TEMPO.CO , Jakarta:Tingginya ketimpangan sosial ekonomi diberbagai negara mendapat sorotan masyarakat sipil internasional jelang adopsi pembangunan berkelanjutan (sustainable development goals/ SDG) 2030 di New York. Catatan lembaga Oxfam Internasional saat ini telah terjadi pemusatan kekayaan di dunia. 50 persen sumber daya alam dikuasai oleh kelompok orang kaya yang jumlahnya hanya 1 persen dari sekitar 8,5 miliar jumlah penduduk dunia.
Tingginya angka ketimpangan itu menjadi topik pembahasan dalam diskusi di luar agenda utama Sidang Umum Persatuan Bangsa-Bangsa (PBB) bertema Goal 10 SDGs Reducing Inequality: Desirable but is it Feasible?. Diskusi itu diselenggarakan International NGO Forum on Indonesian Development (INFID) dan lembaga masyarakat sipil internasional di Perutusan Tetap Republik Indonesia (PTRI) pada Dewan Pewakilan Bangsa-Bangsa di New York. Diskusi ini menghadirkan 11 pembicara dan lebih dari 60 orang perwakilan berbagai organisasi masyarakat sipil internasional dari berbagai negara.

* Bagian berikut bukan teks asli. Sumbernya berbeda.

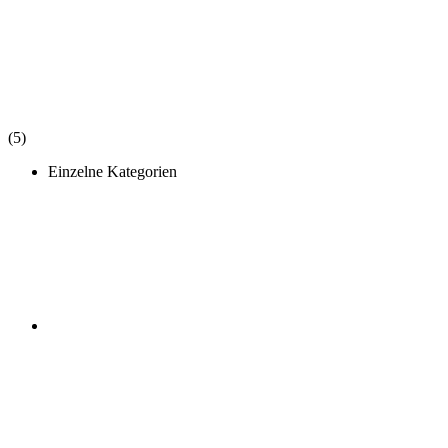
(5)
Einzelne Kategorien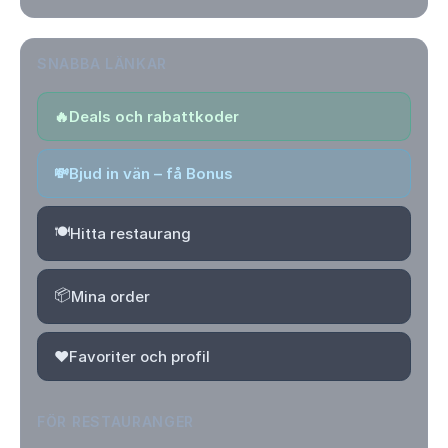
SNABBA LÄNKAR
🔥
Deals och rabattkoder
💸
Bjud in vän – få Bonus
🍽️
Hitta restaurang
📦
Mina order
❤️
Favoriter och profil
FÖR RESTAURANGER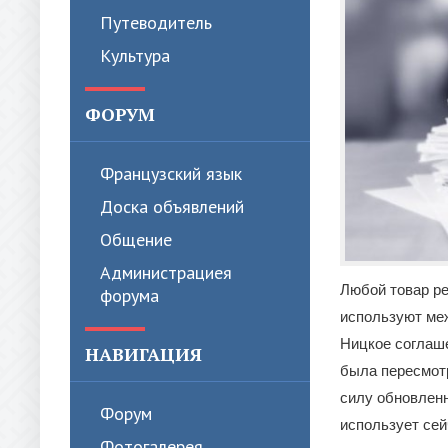
Путеводитель
Культура
ФОРУМ
Французский язык
Доска объявлений
Общение
Администрациея
Любой товар ре
форума
используют меж
Ницкое соглаше
НАВИГАЦИЯ
была пересмотр
силу обновле
Форум
использует сей
Фотогалерея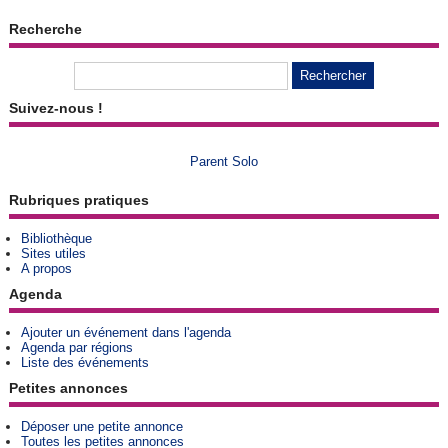
Recherche
Suivez-nous !
Parent Solo
Rubriques pratiques
Bibliothèque
Sites utiles
A propos
Agenda
Ajouter un événement dans l'agenda
Agenda par régions
Liste des événements
Petites annonces
Déposer une petite annonce
Toutes les petites annonces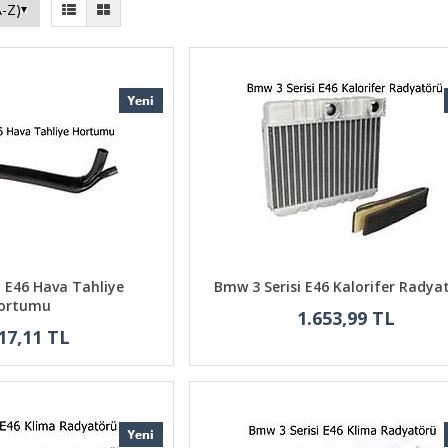
i E46 Hava Tahliye
Bmw 3 Serisi E46 Kalorifer Radya
ortumu
1.653,99 TL
17,11 TL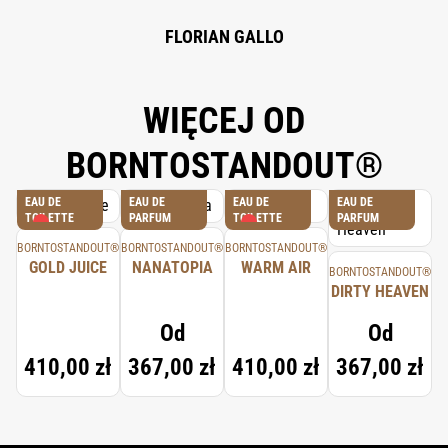
FLORIAN GALLO
WIĘCEJ OD
BORNTOSTANDOUT®
EAU DE
EAU DE
EAU DE
EAU DE
TOILETTE
PARFUM
TOILETTE
PARFUM
BORNTOSTANDOUT®
BORNTOSTANDOUT®
BORNTOSTANDOUT®
GOLD JUICE
NANATOPIA
WARM AIR
BORNTOSTANDOUT®
DIRTY HEAVEN
Od
Od
410,00 zł
367,00 zł
410,00 zł
367,00 zł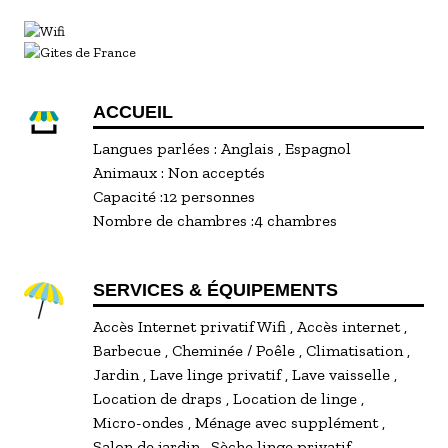
perchés des Alpilles, des Baux de Provence, ou
des marchés colorés de la région. Les amateurs
de nature apprécieront les balades à pied ou à
vélo sur les sentiers de la Montagnette, tandis
que les passionnés d'histoire visiteront
ACCUEIL
Tarascon, Avignon ou le Palais des Papes tout
Langues parlées :
Anglais
Espagnol
proches.
Animaux :
Non acceptés
Capacité :
12 personnes
WiFi fibre, TV connectées, buanderie avec lave-
Nombre de chambres :
4 chambres
linge et sèche-linge, barbecue, mobilier de jardin,
tout est pensé pour un séjour confortable.
SERVICES & ÉQUIPEMENTS
Chauffage/électricité facturés au réel. Options :
ménage de fin de séjour, location de draps et
Accès Internet privatif Wifi
Accès internet
linge de toilette.
Barbecue
Cheminée / Poêle
Climatisation
Jardin
Lave linge privatif
Lave vaisselle
Location de draps
Location de linge
Micro-ondes
Ménage avec supplément
Salon de jardin
Sèche linge privatif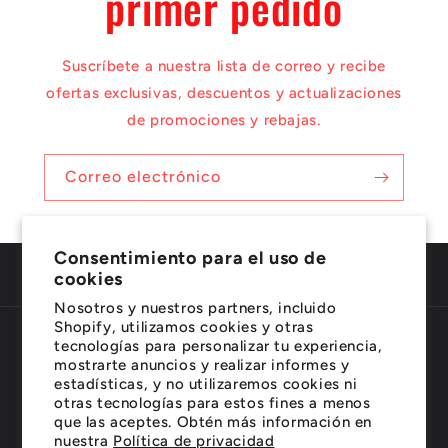
primer pedido
Suscríbete a nuestra lista de correo y recibe
ofertas exclusivas, descuentos y actualizaciones
de promociones y rebajas.
Correo electrónico
Consentimiento para el uso de
cookies
Nosotros y nuestros partners, incluido
Shopify, utilizamos cookies y otras
tecnologías para personalizar tu experiencia,
País/región
Idioma
mostrarte anuncios y realizar informes y
estadísticas, y no utilizaremos cookies ni
Estados Unidos | USD $
Español
otras tecnologías para estos fines a menos
que las aceptes. Obtén más información en
Formas
nuestra
Política de privacidad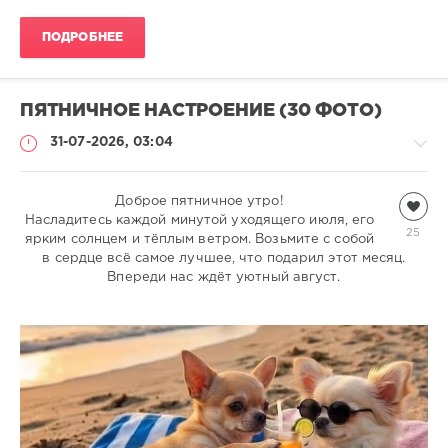
ПОДРОБНЕЕ
ПЯТНИЧНОЕ НАСТРОЕНИЕ (30 ФОТО)
31-07-2026, 03:04
Всякая
Доброе пятничное утро!
Насладитесь каждой минутой уходящего июля, его
всячина
25
ярким солнцем и тёплым ветром. Возьмите с собой
natalja
в сердце всё самое лучшее, что подарил этот месяц.
310
Впереди нас ждёт уютный август.
1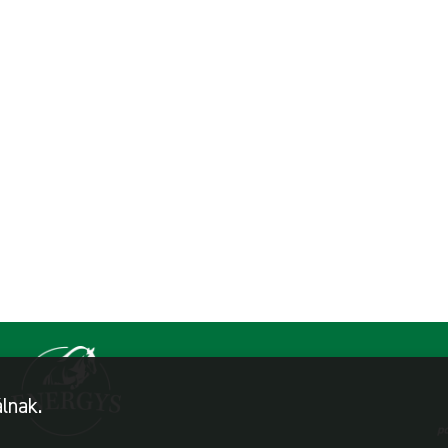
lnak.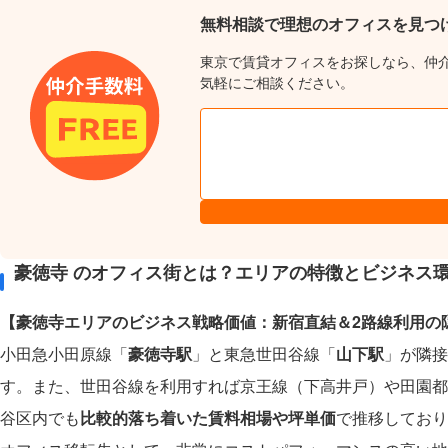
無料相談で理想のオフィスを見つ
東京で賃貸オフィスをお探しなら、仲
気軽にご相談ください。
豪徳寺 のオフィス街とは？エリアの特徴とビジネス
【豪徳寺エリアのビジネス戦略価値：新宿直結＆2路線利用の
小田急小田原線「
豪徳寺駅
」と東急世田谷線「
山下駅
」が隣接
す。また、世田谷線を利用すれば京王線（下高井戸）や田園都
谷区内でも
比較的落ち着いた賃料相場や坪単価
で推移しており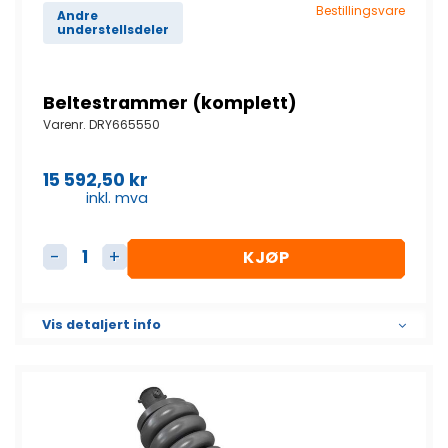
Bestillingsvare
Andre
understellsdeler
Beltestrammer (komplett)
Varenr.
DRY665550
15 592,50
kr
inkl. mva
KJØP
Beltestrammer (komplett) antall
Vis detaljert info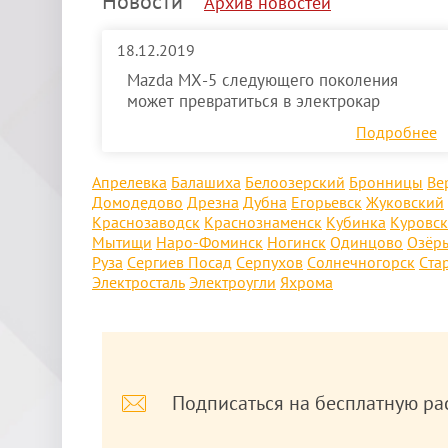
Новости
Архив новостей
18.12.2019
Mazda MX-5 следующего поколения
может превратиться в электрокар
Подробнее
Апрелевка
Балашиха
Белоозерский
Бронницы
Ве
Домодедово
Дрезна
Дубна
Егорьевск
Жуковский
Краснозаводск
Краснознаменск
Кубинка
Куровс
Мытищи
Наро-Фоминск
Ногинск
Одинцово
Озёр
Руза
Сергиев Посад
Серпухов
Солнечногорск
Ста
Электросталь
Электроугли
Яхрома
Подписаться на бесплатную ра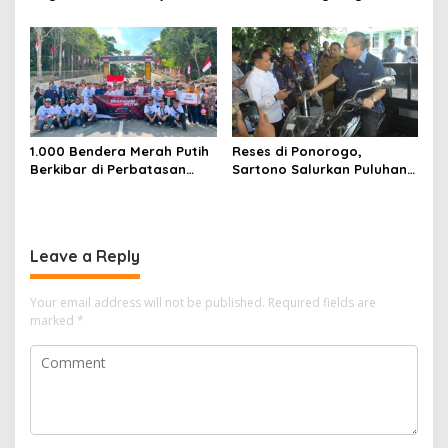
Warga Papua Semarakkan
Kamtibmas
HUT RI
1.000 Bendera Merah Putih
Reses di Ponorogo,
Berkibar di Perbatasan
Sartono Salurkan Puluhan
Sambas
Motor Pengangkut Sampah
Leave a Reply
Your email address will not be published.
Required fields are
marked
*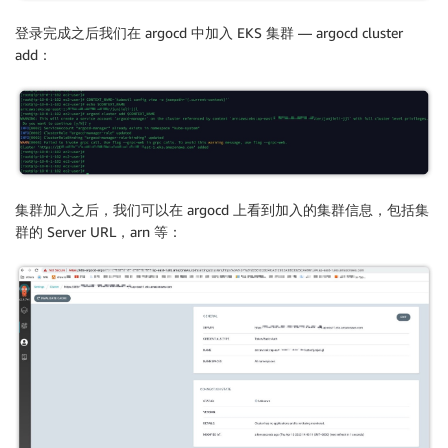
登录完成之后我们在 argocd 中加入 EKS 集群 — argocd cluster
add：
集群加入之后，我们可以在 argocd 上看到加入的集群信息，包括集
群的 Server URL，arn 等：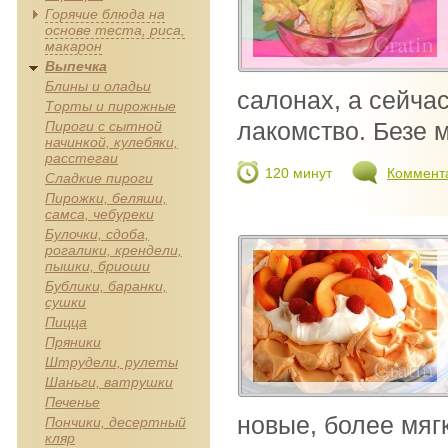
Горячие блюда на
основе теста, риса,
макарон
Выпечка
Блины и оладьи
салонах, а сейча
Торты и пирожные
лакомство. Безе м
Пироги с сытной
начинкой, кулебяки,
расстегаи
120 минут
Коммент
Сладкие пироги
Пирожки, беляши,
самса, чебуреки
Булочки, сдоба,
рогалики, крендели,
пышки, бриоши
Бублики, баранки,
сушки
Пицца
Пряники
Штрудели, рулеты
Шаньги, ватрушки
Печенье
новые, более мягк
Пончики, десертный
кляр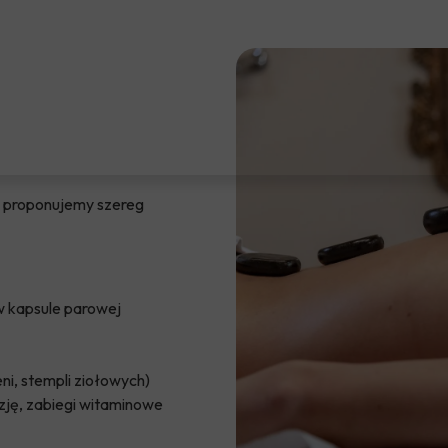
e proponujemy szereg
w kapsule parowej
ni, stempli ziołowych)
zję, zabiegi witaminowe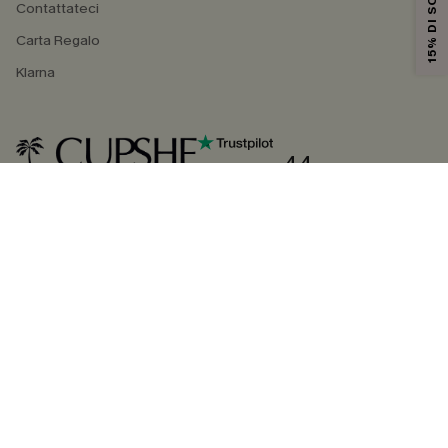
15% DI SCONTO
Contattateci
Carta Regalo
Klarna
4.4
SEGUICI SU
©2026 CUPSHE ITALIA
Informativa sulla privacy
|
Termini e condizioni
Gestione dei cookie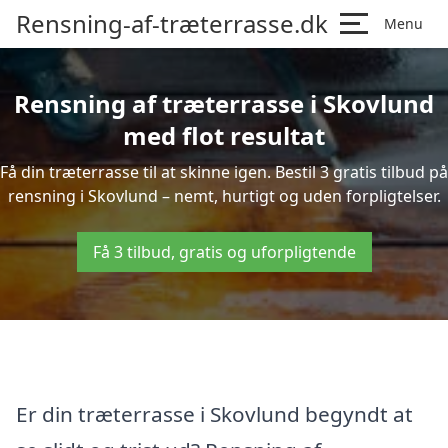
Rensning-af-træterrasse.dk
Menu
Rensning af træterrasse i Skovlund
med flot resultat
Få din træterrasse til at skinne igen. Bestil 3 gratis tilbud på
rensning i Skovlund – nemt, hurtigt og uden forpligtelser.
Få 3 tilbud, gratis og uforpligtende
Er din træterrasse i Skovlund begyndt at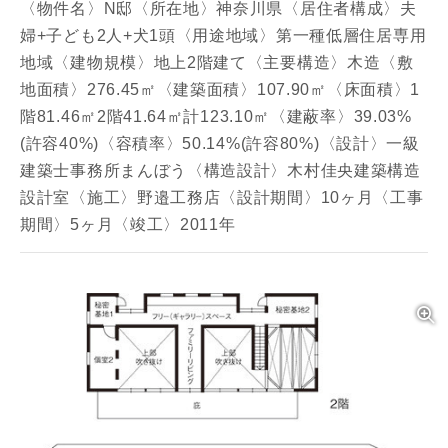
〈物件名〉N邸〈所在地〉神奈川県〈居住者構成〉夫
婦+子ども2人+犬1頭〈用途地域〉第一種低層住居専用
地域〈建物規模〉地上2階建て〈主要構造〉木造〈敷
地面積〉276.45㎡〈建築面積〉107.90㎡〈床面積〉1
階81.46㎡2階41.64㎡計123.10㎡〈建蔽率〉39.03%
(許容40%)〈容積率〉50.14%(許容80%)〈設計〉一級
建築士事務所まんぼう〈構造設計〉木村佳央建築構造
設計室〈施工〉野邉工務店〈設計期間〉10ヶ月〈工事
期間〉5ヶ月〈竣工〉2011年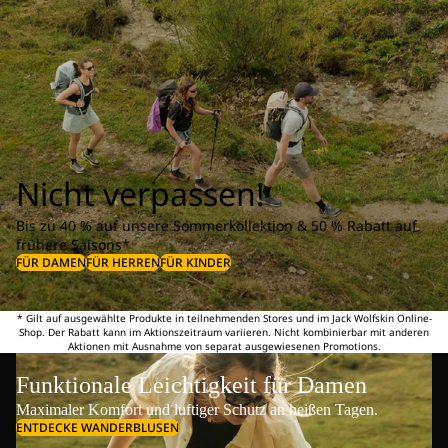
Nicht verpassen!
Bis zu 40 % auf unsere Sommerkollektion & 50 % Rabatt auf
frühere Saisons*
FÜR DAMEN
FÜR HERREN
FÜR KINDER
* Gilt auf ausgewählte Produkte in teilnehmenden Stores und im Jack Wolfskin Online-
Shop. Der Rabatt kann im Aktionszeitraum variieren. Nicht kombinierbar mit anderen
Aktionen mit Ausnahme von separat ausgewiesenen Promotions.
Funktionale Leichtigkeit für Damen
Maximaler Komfort und luftiger Schutz an heißen Tagen.
ENTDECKE WANDERBLUSEN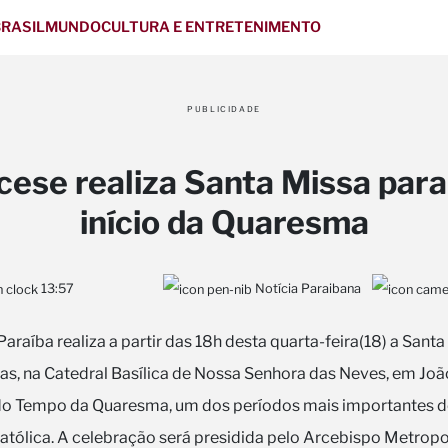
RASIL
MUNDO
CULTURA E ENTRETENIMENTO
PUBLICIDADE
cese realiza Santa Missa para
início da Quaresma
13:57
Notícia Paraibana
araíba realiza a partir das 18h desta quarta-feira(18) a Sant
as, na Catedral Basílica de Nossa Senhora das Neves, em Joã
do Tempo da Quaresma, um dos períodos mais importantes d
 Católica. A celebração será presidida pelo Arcebispo Metropo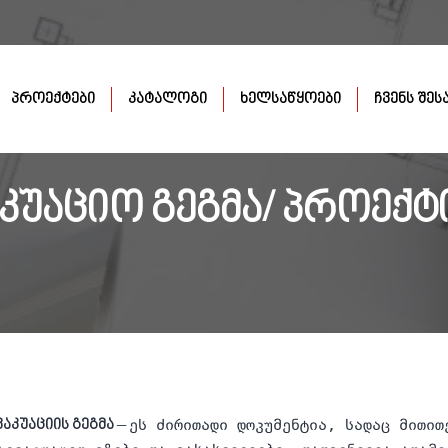
პროექტები
კატალოგი
ხელსაწყოები
ჩვენს შეს
აკუაციო გეგმა/ პროექტ
ეს ძირითადი დოკუმენტია, სადაც მითით
ვაკუაციის გეგმა
–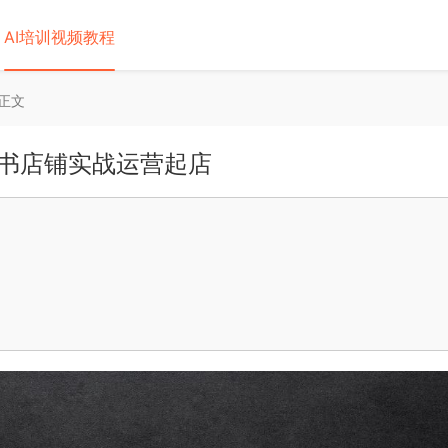
AI培训视频教程
正文
书店铺实战运营起店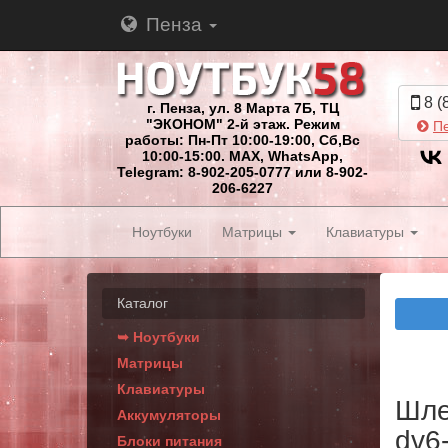
Пенза
8 (
г. Пенза, ул. 8 Марта 7Б, ТЦ
"ЭКОНОМ" 2-й этаж. Режим
Пе
работы: Пн-Пт 10:00-19:00, Сб,Вс
10:00-15:00. MAX, WhatsApp,
Telegram: 8-902-205-0777 или 8-902-
206-6227
Ноутбуки
Матрицы
Клавиатуры
Каталог
➥ Ноутбуки
Матрицы
Клавиатуры
Шле
Аккумуляторы
dv6
Блоки питания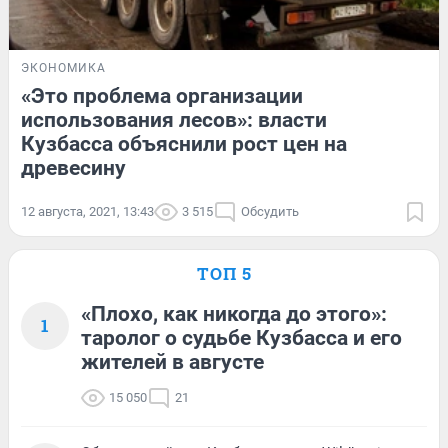
ЭКОНОМИКА
«Это проблема организации
использования лесов»: власти
Кузбасса объяснили рост цен на
древесину
12 августа, 2021, 13:43
3 515
Обсудить
ТОП 5
«Плохо, как никогда до этого»:
1
таролог о судьбе Кузбасса и его
жителей в августе
15 050
21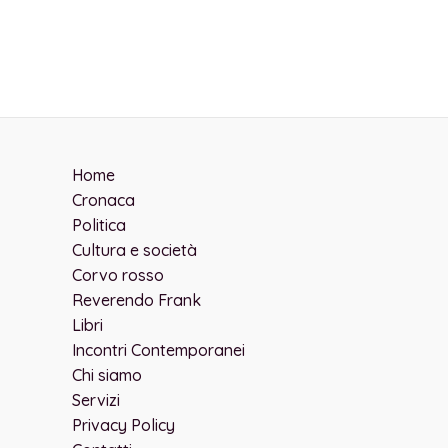
Home
Cronaca
Politica
Cultura e società
Corvo rosso
Reverendo Frank
Libri
Incontri Contemporanei
Chi siamo
Servizi
Privacy Policy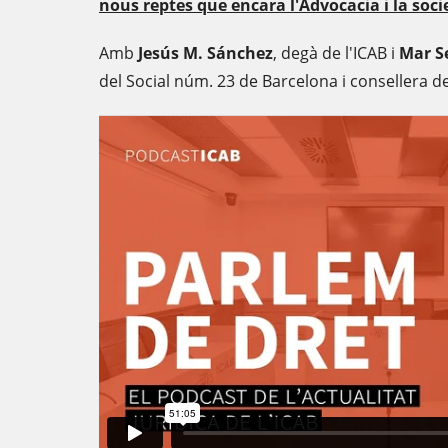
nous reptes que encara l'Advocacia i la soci
Amb
Jesús M. Sánchez
, degà de l'ICAB i
Mar S
del Social núm. 23 de Barcelona i consellera d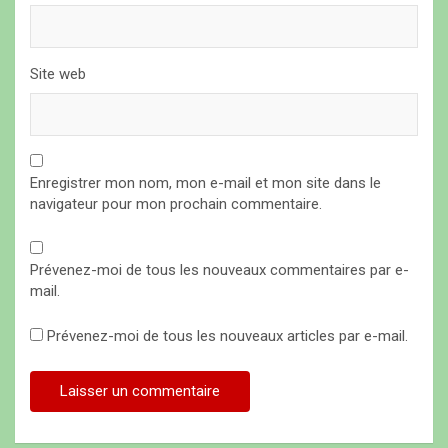
Site web
Enregistrer mon nom, mon e-mail et mon site dans le
navigateur pour mon prochain commentaire.
Prévenez-moi de tous les nouveaux commentaires par e-
mail.
Prévenez-moi de tous les nouveaux articles par e-mail.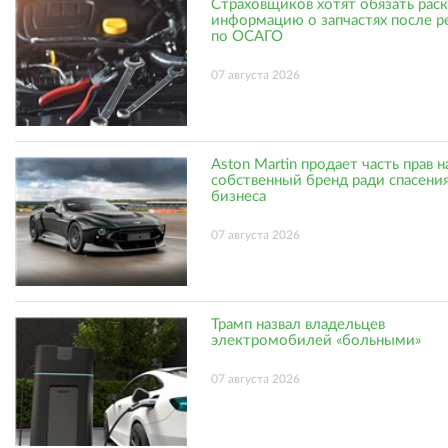
Страховщиков хотят обязать рас
информацию о запчастях после р
по ОСАГО
07 августа 2026
Aston Martin продает часть прав н
собственный бренд ради спасени
бизнеса
07 августа 2026
Трамп назвал владельцев
электромобилей «больными»
07 августа 2026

Sugeng Bahagiyo, Direktur INFID Indonesia, mengatakan meski jumlah penduduk sangat miskin berkurang namun ketimpangan pendapatan masih tinggi. “Pendapatan masyarakat sangat miskin tumbuh tapi tidak tidak cukup besar,” katanya dalam siaran pers yang diterima Tempo pada Jumat, 25 September 2015. Kondisi itu juga membawa ketimpangan dalam hal angka harapan hidup. Di Indonesia angka harapan hidup orang kaya mencapai 70,8 tahun, sedangkan orang miskin hanya 53 tahun.
Amitha Behar dari Wada Na Todo Abhiyan, organsisasi yang konsen pada masalah kemiskinan di India, mengatakan salah satu penyebab ketimpangan adalah adanya layanan dasar masyarakat dan pengelolaan sumber daya alam yang menjadi kebutuhan hajat hidup masyarakat diserahkan pada pihak swasta. “Kondisi kesehatan masyarakat di India mengkhawatirkan karena layanan kesehatan telah diprivatisasi,” katanya.
Gonzalo Berron, dari Brazilian Network for Peoples Integration Representative (REPBRIP) mengatakan kondisi itu juga terjadi karena perjanjian perdagangan bebas. Terutama bagi negara yang tidak memiliki sumber daya alam dan manusia memadai. Sedangkan Deborah S. Rogers, Direktur Initiative for Equality (Amerika) dan peneliti dari Universitas Standford Amerika Serikat, menyatakan bahwa ketimpangan adalah masalah sistemik yang sengaja diciptakan penguasa ekonomi. Menurut dia, semestinya pertumbuhan ekonomi mendekatkan pendapatan negara miskin ke negara kaya. “Tapi tidak demikian, karena negara kaya sangat mempengaruhi kondisi ekonomi,” katanya. Karena itu ia mengusulkan adanya pembatasan kerja sama ekonomi atau investasi asing yang tidak sehat.
Mengatasi ketimpangan antarnegara membutuhkan usaha dan kerja sama kuat dari pemerintah, masyarakat sipil, dan sektor bisnis agar amanat tujuan SDGs untuk mengurangi ketimpangan bisa tercapai di tahun 2030. PBB akan mengadopsi SDG yang terdiri dari 17 target dan 169 sasaran dalam sidang ke-70 yang berlangsung 25-27 September.